German philosopher Arthur Schopenhauer once used porcupines in winter as a metaphor for human relationships. In winter, porcupines huddle together for warmth, but their spikes are painful to each other, so they retreat. Schopenhauer claimed humans do the same; loneliness forces us into relationships, people invariably hurt us, and we pull away. This process repeats until we find a tolerable distance, what Schopenhauer called politeness. On Beatopia, the sophomore album of beabadoobee, songwriter Beatrice Kristi Laus examines this aspect of human relationships with lyrics that explore the feelings that come when affection and rejection are concurrent.
beabadoobee’s music has always played like the soundtrack to a coming-of-age movie. The debut album, Fake It Flowers, employed nostalgic chords and simple melodies to induce a visceral aesthetic of bored teens in suburbia faster than any John Hughes movie ever could. The bittersweet pop-cum-folk-cum-rock was born and bred online, but Laus has clearly been spending a lot of time in the studio. The 1990s sound of her early work has aged to the 2000s, and lazy but accurate comparisons to Avril Lavigne are inevitable. Thematically, Beatopia is much the same as its predecessor; young people learn about love while navigating life. However, overproduction has swapped the edge for sharpness, exposing the humdrum aspects that were once covered by more innocent recordings.
The opening track, “Beatopia Cultsong”, is an admirable ambient folktronica piece that bends time with its slow acoustic riff and repeated line “Is it me or recently time is moving slowly?” that introduces a disorientated narrator. “10:36″ has one of the loveliest melodies you’re likely to hear all year. The lyrics show Laus isn’t afraid of exposing the darker aspects of her personality, with the confession that she uses people:”You’re just a warm body to hold at night when I’m feeling all alone.” It’s honest writing, but there’s a striking narrative shift when she adds, “you don’t need me as much as I need you”, leaving one unsure who’s chasing who in this porcupine dilemma. The addition of all-out rock guitars is exhilarating, and when the verse and chorus skillfully marry at the end, you can’t help but feel elated. Unfortunately, a song can’t rely on the sum of its parts, and computer flatulence mars the real soul. Even if these choruses are enormous and the melodies divine, beabadoobee’s ascent from indie starlet to pop queen can sometimes feel shaky.

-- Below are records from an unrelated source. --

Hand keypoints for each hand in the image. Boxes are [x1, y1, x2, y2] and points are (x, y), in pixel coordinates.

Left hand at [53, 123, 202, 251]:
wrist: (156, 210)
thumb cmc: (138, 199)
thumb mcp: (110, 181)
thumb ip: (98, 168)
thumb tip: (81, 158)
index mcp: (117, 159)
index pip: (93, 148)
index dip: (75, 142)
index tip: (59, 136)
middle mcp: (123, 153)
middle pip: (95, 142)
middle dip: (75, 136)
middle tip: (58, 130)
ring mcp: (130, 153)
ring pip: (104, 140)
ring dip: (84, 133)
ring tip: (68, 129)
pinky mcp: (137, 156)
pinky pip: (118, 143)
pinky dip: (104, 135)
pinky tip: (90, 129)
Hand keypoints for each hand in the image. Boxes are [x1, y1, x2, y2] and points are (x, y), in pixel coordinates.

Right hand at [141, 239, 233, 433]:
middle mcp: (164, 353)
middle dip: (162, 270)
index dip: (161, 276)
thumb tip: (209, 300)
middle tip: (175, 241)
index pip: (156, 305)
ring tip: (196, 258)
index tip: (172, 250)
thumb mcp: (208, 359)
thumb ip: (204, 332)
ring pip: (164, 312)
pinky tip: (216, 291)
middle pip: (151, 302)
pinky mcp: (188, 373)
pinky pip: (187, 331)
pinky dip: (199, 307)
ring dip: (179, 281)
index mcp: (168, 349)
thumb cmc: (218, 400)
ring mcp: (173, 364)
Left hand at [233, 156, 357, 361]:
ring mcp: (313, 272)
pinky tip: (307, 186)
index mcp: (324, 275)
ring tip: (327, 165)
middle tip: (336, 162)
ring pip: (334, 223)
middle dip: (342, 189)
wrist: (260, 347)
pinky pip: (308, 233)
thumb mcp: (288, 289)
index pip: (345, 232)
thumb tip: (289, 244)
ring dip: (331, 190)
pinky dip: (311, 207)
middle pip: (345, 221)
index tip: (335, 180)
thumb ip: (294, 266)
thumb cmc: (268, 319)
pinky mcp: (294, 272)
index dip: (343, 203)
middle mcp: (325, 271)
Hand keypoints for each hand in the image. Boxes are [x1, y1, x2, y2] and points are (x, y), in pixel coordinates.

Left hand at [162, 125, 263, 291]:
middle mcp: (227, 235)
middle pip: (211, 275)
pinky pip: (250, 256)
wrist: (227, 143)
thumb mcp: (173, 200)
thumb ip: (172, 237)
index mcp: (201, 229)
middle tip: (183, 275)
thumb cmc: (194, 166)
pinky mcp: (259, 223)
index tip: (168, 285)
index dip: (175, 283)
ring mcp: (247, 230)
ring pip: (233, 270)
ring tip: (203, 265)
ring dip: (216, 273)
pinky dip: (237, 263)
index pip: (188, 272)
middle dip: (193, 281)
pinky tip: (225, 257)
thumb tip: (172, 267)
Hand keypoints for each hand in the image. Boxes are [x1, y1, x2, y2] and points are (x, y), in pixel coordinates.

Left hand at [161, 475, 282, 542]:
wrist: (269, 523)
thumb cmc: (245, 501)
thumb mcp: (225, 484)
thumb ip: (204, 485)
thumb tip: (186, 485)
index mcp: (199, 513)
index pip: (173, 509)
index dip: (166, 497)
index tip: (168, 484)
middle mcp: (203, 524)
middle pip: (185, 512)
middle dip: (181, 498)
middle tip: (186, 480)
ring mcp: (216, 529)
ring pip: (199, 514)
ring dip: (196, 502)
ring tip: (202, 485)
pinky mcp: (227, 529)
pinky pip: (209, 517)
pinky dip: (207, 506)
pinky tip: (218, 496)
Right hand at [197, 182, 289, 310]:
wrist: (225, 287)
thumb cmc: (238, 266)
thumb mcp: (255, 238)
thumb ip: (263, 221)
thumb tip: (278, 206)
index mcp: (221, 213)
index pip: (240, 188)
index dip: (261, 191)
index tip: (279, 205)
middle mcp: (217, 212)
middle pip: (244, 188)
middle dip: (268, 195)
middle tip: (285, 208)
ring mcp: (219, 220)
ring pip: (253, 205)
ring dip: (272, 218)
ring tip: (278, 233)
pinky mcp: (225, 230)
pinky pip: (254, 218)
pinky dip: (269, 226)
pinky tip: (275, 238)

“Sunny Day” sees a processed drum beat give some punch to an otherwise inoffensive coffee-house folk song. “Haven’t had enough to do, but I’m ignoring you,” Laus sings, uncharacteristically letting her British accent slip through. “See You Soon” is an ethereal pop track that succeeds in laying the listener in a bed of moody notions before lifting them up with a soaring chorus. Here, Laus utilizes technology subtly, and all the better for it.
“Ripples” is unapologetically sweetened with lush strings and gently played acoustic guitars that tickle pink, and Beatrice nails the vocals. “The Perfect Pair” is a snazzy bossa nova number that is also as forgettable as last week’s lunch. “Broken CD” is structurally impressive and recalls some of the shimmering intimacy of Stina Nordenstam. Lead single “Talk” is an espresso shot of bubblegum pop-rock that would’ve dominated radio when radio dominated. “Love Song” is a nice slice of milquetoast prime for a Christmas advert, and Kristi is correct when she claims that it is “just another love song”.
Album highlight “Pictures of Us” features charming guitar work and a moving chorus and is undeniable proof of Kristi’s sophistication as a songwriter. Elsewhere “fairy song” bounces along just fine, “Don’t get the deal” sounds suspiciously like “Talk” (though it adds some interesting musical side dishes). “You’re here that’s the thing” is an odd closing track, a folky pastiche that ends the album on a chipper, seemingly ironic note.
Laus was initially troubled by the global success of “Coffee”, the first song she ever wrote. That song became a global phenomenon when Canadian artist Powfu remixed it. Happenstance aside, a track as simple as “Coffee” that slots into mainstream culture isn’t easy to come upon for a songwriter. On Beatopia, Laus seems to be running from the adolescence that gave us “Coffee” while simultaneously drawing inspiration from it. The result is a mish-mash of commercially viable tracks and more whimsical excursions that her fans will cherish but might leave others feeling warm, then cold.